Private loans are the norm for most college students, as federal loans are typically capped at a meager $31,000, according to an article published in The New York Times late last week. With most public four-year universities costing students more than $40,000 for a bachelor’s degree, it is clear that students and their families still have to make up the $9,000 difference not covered by federal loans – and that is only if students receive a full $31,000 from the government and if their tuition is exactly $40,000 for all four years of learning. Most major public universities have a heftier sticker price, with the University of Texas in Austin averaging $42,648 total for in-state tuition, not including the price of books and living, which can easily add another $5,000 to the bill per academic year, according to the National Center for Education Statistics. Those who decide to earn a degree from a private institution can expect to pay approximately twice as much on their education, further driving up the need for a private loan to cover what federal loans cannot accomodate.

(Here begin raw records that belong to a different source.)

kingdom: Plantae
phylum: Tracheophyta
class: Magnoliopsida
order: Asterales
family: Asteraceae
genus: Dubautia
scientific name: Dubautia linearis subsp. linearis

A fixed-rate private student loan is exactly what it sounds like – a private loan where borrowers will stick with one rate throughout their entire repayment period instead of having their interest rate fluctuate. Private student loans tend to have higher interest rates in general in comparison to federal loans, which hover around a 3-4% interest rate. However, fixed-rate loans boast an even higher interest rate from the get-go in comparison to variable interest rates, but borrowers will always owe the same amount each month instead of having to worry about their interest rates climbing higher and higher with each bill. At U.S. Bank, one of the providers of the fixed-rate loan, the annual percentage rate is about 7.8%, while at Wells Fargo, the annual percentage is about 7.29%, though individual circumstances can push that rate up to a whopping 14.21%, according to The New York Times article.
The biggest benefit for borrowers who explore the fixed-rate loan option is the certainty of knowing exactly how much they will owe each month until their entire loan is paid off. Some will pay more for this security, but for those who value certainty, the extra money is well worth the peace of mind. The introduction of the fixed-rate option also does not affect those who prefer to stick with variable rate private student loans; instead, it is only added as another option to help students pay off their college debt.